▶ [EXERCISE DESCRIPTION]
Your answer should be a number only: the count of lines in the following entries that contain "Example".
RECORD SET Block Start
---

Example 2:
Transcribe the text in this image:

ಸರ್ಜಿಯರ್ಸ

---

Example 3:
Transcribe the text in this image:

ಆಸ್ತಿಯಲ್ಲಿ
RECORD SET Block End
RECORD SET Block Start
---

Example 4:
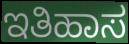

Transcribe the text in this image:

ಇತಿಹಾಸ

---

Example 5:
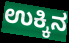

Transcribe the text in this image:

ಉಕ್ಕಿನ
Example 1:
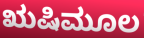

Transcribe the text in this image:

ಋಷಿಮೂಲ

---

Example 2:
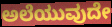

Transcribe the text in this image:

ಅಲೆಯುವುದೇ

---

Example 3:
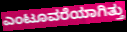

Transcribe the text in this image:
RECORD SET Block End
▶ [ANSWER SPACE]
7